Machine Learning Methods Applied to Vibrational Spectroscopy:
New Horizons
Abstract
Machine Learning Methods have revolutionized almost every sphere of research over the last decade. Vibrational Spectroscopy is also not an exception to this. This keynote presentation explores the emerging horizon where the Machine Learning and Vibrational Spectroscopy meet. Machine learning methods are being used by the spectroscopists for functional group identification, spectrum prediction, spectrum-based structure recognition and explanatory analysis of spectroscopic data. Algorithms are being written to generate the data set with an artificial neural network that may be used to predict spectroscopic properties of interest. Since its advent, vibrational spectroscopy has been widely used to characterize the properties of test samples in various biomedical and engineering fields. Many of these tasks require the analysis of recorded vibrational signals to extract information, which can be achieved using machine learning. Broadly speaking, any task that analyses a signal for fetching the information can be regarded as a potential application of artificial intelligence. The conventional artificial intelligence methods adopt a knowledge-based analytical approach which has various limitations. However, new learning-based approach when implemented using specific machines has provided us with different machine learning methods which when combined with the previous spectroscopic techniques will open new routes for novel research.

:::::

### ASSIGNED TASK 1
Answer these questions about the abstract on machine learning in vibrational spectroscopy:
(a) For what purposes are spectroscopists using machine learning methods?
(b) What kind of approach do conventional artificial intelligence methods adopt?
(c) In which fields has vibrational spectroscopy been widely used to characterize test samples?
### ASSIGNED TASK 2
Can you resume the abstract on machine learning in vibrational spectroscopy, picking up right after its last sentence?

[Stored data]
:::::

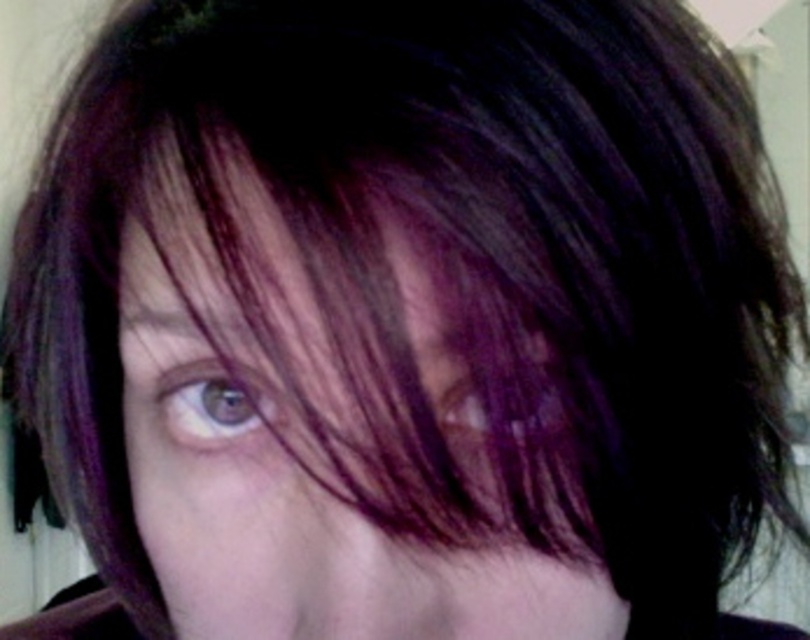
How distant is purple hair at center from brown matte eye at center?

purple hair at center is 3.38 centimeters from brown matte eye at center.

From the picture: Who is lower down, purple hair at center or brown matte eye at center?

purple hair at center

Find the location of a particular element. purple hair at center is located at coordinates (318, 436).

Is point (167, 484) farther from viewer compared to point (458, 406)?

Yes, it is.

Based on the photo, between purple hair at center and purple shiny hair at center, which one appears on the right side from the viewer's perspective?

purple shiny hair at center is more to the right.

The image size is (810, 640). Describe the element at coordinates (318, 436) in the screenshot. I see `purple hair at center` at that location.

In order to click on purple hair at center in this screenshot , I will do `click(318, 436)`.

Which is more to the left, brown matte eye at center or purple shiny hair at center?

Positioned to the left is brown matte eye at center.

Can you confirm if brown matte eye at center is wider than purple shiny hair at center?

Yes.

Which is behind, point (194, 410) or point (539, 369)?

Point (194, 410)

Locate an element on the screen. This screenshot has width=810, height=640. brown matte eye at center is located at coordinates tap(211, 403).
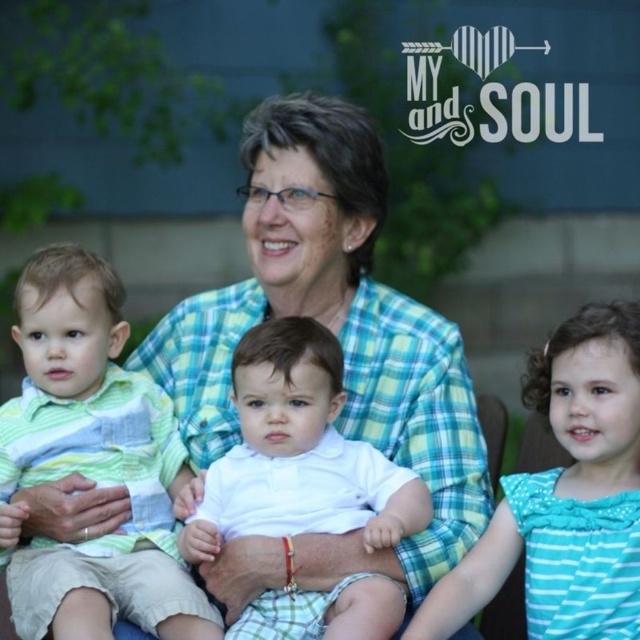
Question: Which point appears closest to the camera in this image?

Choices:
 (A) (x=368, y=557)
 (B) (x=104, y=620)
 (C) (x=621, y=360)

Answer: (B)

Question: Does green plaid shirt at center appear on the left side of white cotton shirt at center?

Choices:
 (A) no
 (B) yes

Answer: (B)

Question: Which of these objects is positioned closest to the green striped shirt at left?

Choices:
 (A) green plaid shirt at center
 (B) white cotton shirt at right
 (C) white cotton shirt at center

Answer: (C)

Question: Is green striped shirt at left bigger than white cotton shirt at center?

Choices:
 (A) no
 (B) yes

Answer: (B)

Question: Estimate the real-world distances between objects in this image. Which object is farther from the green striped shirt at left?

Choices:
 (A) white cotton shirt at right
 (B) white cotton shirt at center
 (C) green plaid shirt at center

Answer: (A)

Question: Is green plaid shirt at center above green striped shirt at left?

Choices:
 (A) no
 (B) yes

Answer: (B)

:::::

### TASK RESULT 1
(a) Functional group identification, spectrum prediction, spectrum-based structure recognition, and explanatory analysis of spectroscopic data.
(b) A knowledge-based analytical approach.
(c) Various biomedical and engineering fields.

### TASK RESULT 2
Short Biography
Dr. Deepa Sharma is a theoretical physicist with expertise in computational nano-physics spanning across Spectroscopy, Optics, Condensed Matter Physics and Electronics. Her research work is focused mainly upon simulation and modelling of carbon nanomaterials and calculation of their electronic, spectroscopic and optical properties based on Density Functional Theory and Tight Binding Model. Her recent theoretical prediction of the possibility of proximity induced superconductivity in singlewalled carbon nanotubes has proven to be path-breaking paving a novel research pathway for the experimentalists to explore. She is serving as an assistant professor of Department of Higher Education, Government of Haryana, India.